• **Trecho selecionado**
* * *
A população LGBTQIA+ está entre os grupos que a Organização Mundial da Saúde classifica como de alto risco de suicídio, ao lado de refugiados, migrantes e indígenas. Um levantamento feito pela Universidade de Brasília e pelo Ministério da Saúde com dados de 2012 a 2016 observou que as mortes por suicídio eram desproporcionalmente maiores entre adolescentes e jovens negros. A literatura científica vem demonstrando que o racismo aumenta os riscos de depressão. Crianças e jovens negros, mais propensos a serem expostos à violência sistemática, são justamente os que menos acessam os serviços de saúde mental. O estudo conduzido pelo Hospital das Clínicas em 2019 apontou que 87% das crianças pardas com transtornos mentais não recebiam tratamento, enquanto 77% das brancas estavam na mesma situação.
Ao longo da vida, Caio teve duas psicólogas, mas nunca contou a elas que é um homem trans. Sua última sessão de terapia aconteceu em 2018. À época, ele tinha 17 anos e já era esclarecido quanto à sua identidade de gênero, mas não falou sobre o assunto porque tinha receio de que as terapeutas compartilhassem a informação com os seus pais. Hoje, só a mãe dele sabe da transexualidade, mas o chama pelo nome feminino de batismo, assim como o restante da família. Ele ainda não iniciou a transição de gênero. Como as psicólogas não sabiam de sua identificação, também chamavam Caio pelo nome antigo.
* * *
• **Informações fornecidas**
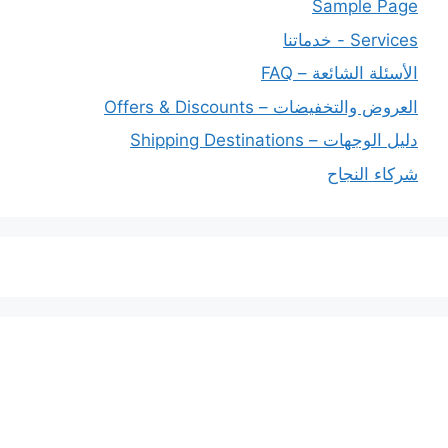
Sample Page
Services - خدماتنا
الأسئلة الشائعة – FAQ
العروض والتخفيضات – Offers & Discounts
دليل الوجهات – Shipping Destinations
شركاء النجاح
خدماتنا
افضل شركة شحن دولي بجدة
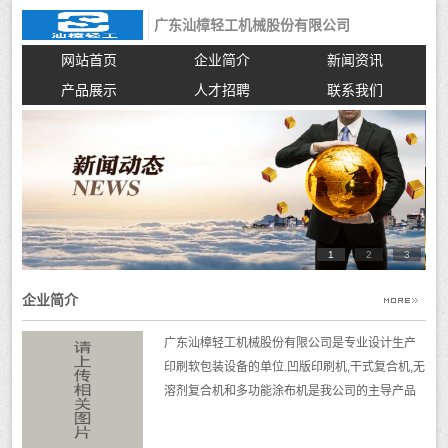
广东汕樟轻工机械股份有限公司
网站首页
企业简介
新闻资讯
产品展示
人才招聘
联系我们
1
2
3
企业简介
广东汕樟轻工机械股份有限公司是专业设计生产
印刷软包装设备的单位.凹版印刷机,干式复合机,无
溶剂复合机和多功能涂布机是我公司的主导产品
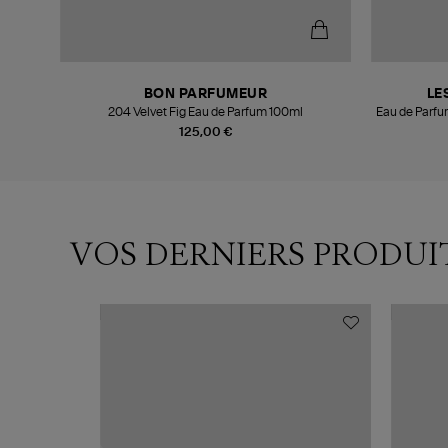
BON PARFUMEUR
LE
204 Velvet Fig Eau de Parfum 100ml
Eau de Parfu
125,00 €
VOS DERNIERS PRODUI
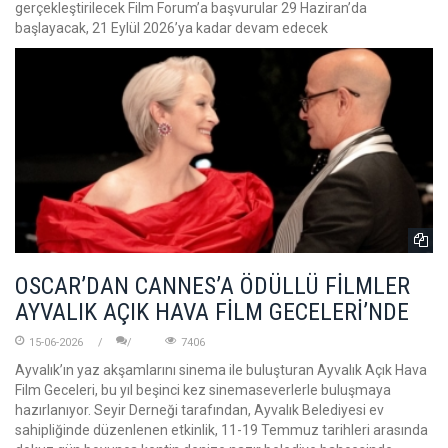
gerçekleştirilecek Film Forum’a başvurular 29 Haziran’da
başlayacak, 21 Eylül 2026’ya kadar devam edecek
OSCAR’DAN CANNES’A ÖDÜLLÜ FİLMLER
AYVALIK AÇIK HAVA FİLM GECELERİ’NDE
15-06-2026
7406
Ayvalık’ın yaz akşamlarını sinema ile buluşturan Ayvalık Açık Hava
Film Geceleri, bu yıl beşinci kez sinemaseverlerle buluşmaya
hazırlanıyor. Seyir Derneği tarafından, Ayvalık Belediyesi ev
sahipliğinde düzenlenen etkinlik, 11-19 Temmuz tarihleri arasında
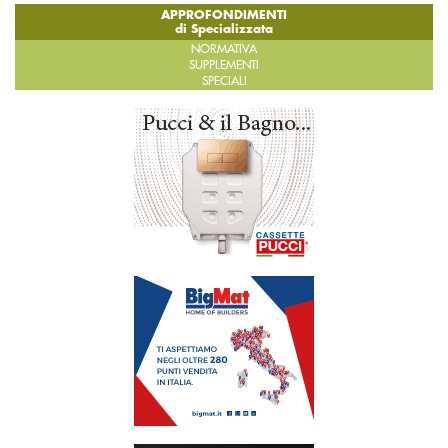
APPROFONDIMENTI
di Specializzata
NORMATIVA
SUPPLEMENTI
SPECIALI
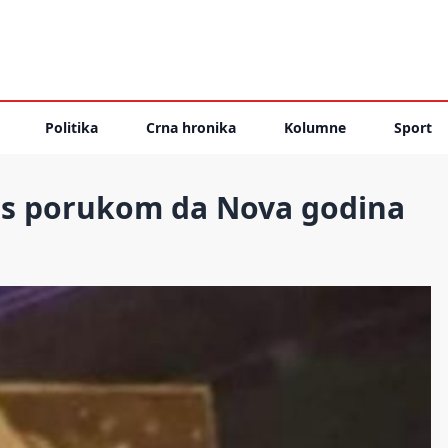
Politika
Crna hronika
Kolumne
Sport
t s porukom da Nova godina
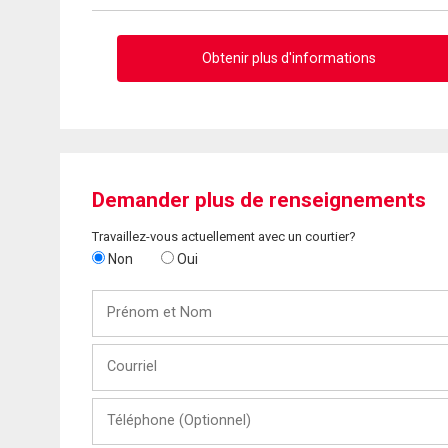
Obtenir plus d'informations
Demander plus de renseignements
Travaillez-vous actuellement avec un courtier?
Non
Oui
Prénom
et
Nom
Courriel
Téléphone
(Optionnel)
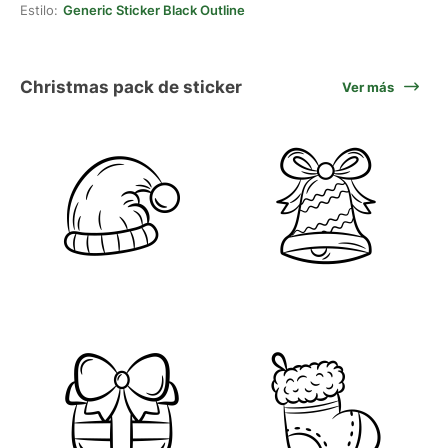
Estilo:
Generic Sticker Black Outline
Christmas pack de sticker
Ver más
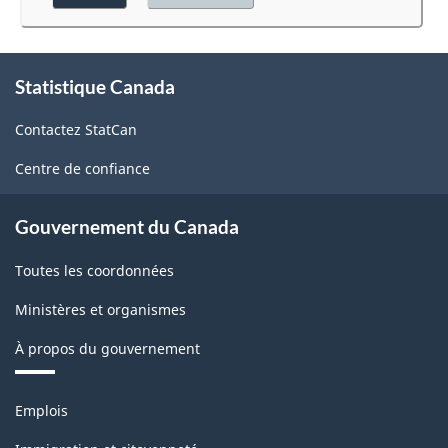
au
la
sondage.
classification
À
Statistique Canada
propos
de
Contactez StatCan
ce
site
Centre de confiance
Gouvernement du Canada
Toutes les coordonnées
Ministères et organismes
À propos du gouvernement
Thèmes
Emplois
et
sujets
* * *
• **Exercício 1**
Reescreva o trecho sobre saúde mental entre "Ao longo da" e "pelo nome antigo.", inclusive, trocando "psicólogas" por "terapeutas".
• **Exercício 2**
De acordo com o trecho sobre saúde mental, em que ano aconteceu a última sessão de terapia de Caio?
• **Exercício 3**
Dê continuidade ao trecho sobre saúde mental a partir da última frase apresentada.

• **Resposta 1**
Ao longo da vida, Caio teve duas terapeutas, mas nunca contou a elas que é um homem trans. Sua última sessão de terapia aconteceu em 2018. À época, ele tinha 17 anos e já era esclarecido quanto à sua identidade de gênero, mas não falou sobre o assunto porque tinha receio de que as terapeutas compartilhassem a informação com os seus pais. Hoje, só a mãe dele sabe da transexualidade, mas o chama pelo nome feminino de batismo, assim como o restante da família. Ele ainda não iniciou a transição de gênero. Como as terapeutas não sabiam de sua identificação, também chamavam Caio pelo nome antigo.

• **Resposta 2**
Em 2018.

• **Resposta 3**
Na última vez que em que o mineiro foi internado por tentar suicídio, os médicos foram incisivos: ele precisava de um psiquiatra. Sem forças para argumentar, Caio aceitou a consulta. O médico conversou com ele por alguns minutos, perguntou sobre o seu histórico depressivo e receitou fluoxetina, antidepressivo genérico do Prozac. O jovem tomou a medicação por alguns meses, mas parou. “O remédio controlava as crises, mas me deixava dopado”, ele diz. “Quando eu parava de tomar, ficava consciente, mas então as crises voltavam. Nunca encontrei um equilíbrio.” O psiquiatra também sugeriu que ele voltasse a fazer terapia. Caio aceitou e se inscreveu na fila de espera por psicólogo no posto de saúde mais próximo à sua casa. A chamada para consulta só chegou seis meses depois. Pelo telefone, uma técnica de enfermagem disse que ele poderia se consultar com o terapeuta duas vezes por mês. Caio disse que já estava melhor e não tinha mais interesse no atendimento, então desligou o telefone. O posto de saúde não voltou a ligar.
Há pouco tempo, o rapaz descobriu que, para além das discussões superficiais sobre saúde mental nas redes, existem grupos de apoio no Facebook e no WhatsApp em que jovens desabafam. Esse tem sido o seu ponto de escape. “Há dias em que me sinto sozinho como se estivesse numa ilha”, ele diz. “Nos grupos de apoio, parece que as pessoas entendem o que sinto. Quando publico um desabafo e alguém curte, é tipo receber um abraço.” De vez em quando, Caio pensa em desistir da vida, mas lembra que precisa dar apoio para os colegas que fez no grupo de Facebook. Lá, ninguém fala sozinho. Todas as publicações recebem ao menos um comentário. Certa vez, uma jovem paraibana publicou uma foto do personagem animado Bart Simpson triste no grupo. Na legenda, escreveu: “Minha cabeça está pesada, parece que tem alguma coisa enroscada na minha garganta. Parece que estou fora de mim. Alguém já sentiu isso? Minha depressão está me matando.” O post recebeu doze comentários; um era de Caio. Ele comentou: “😞💔”.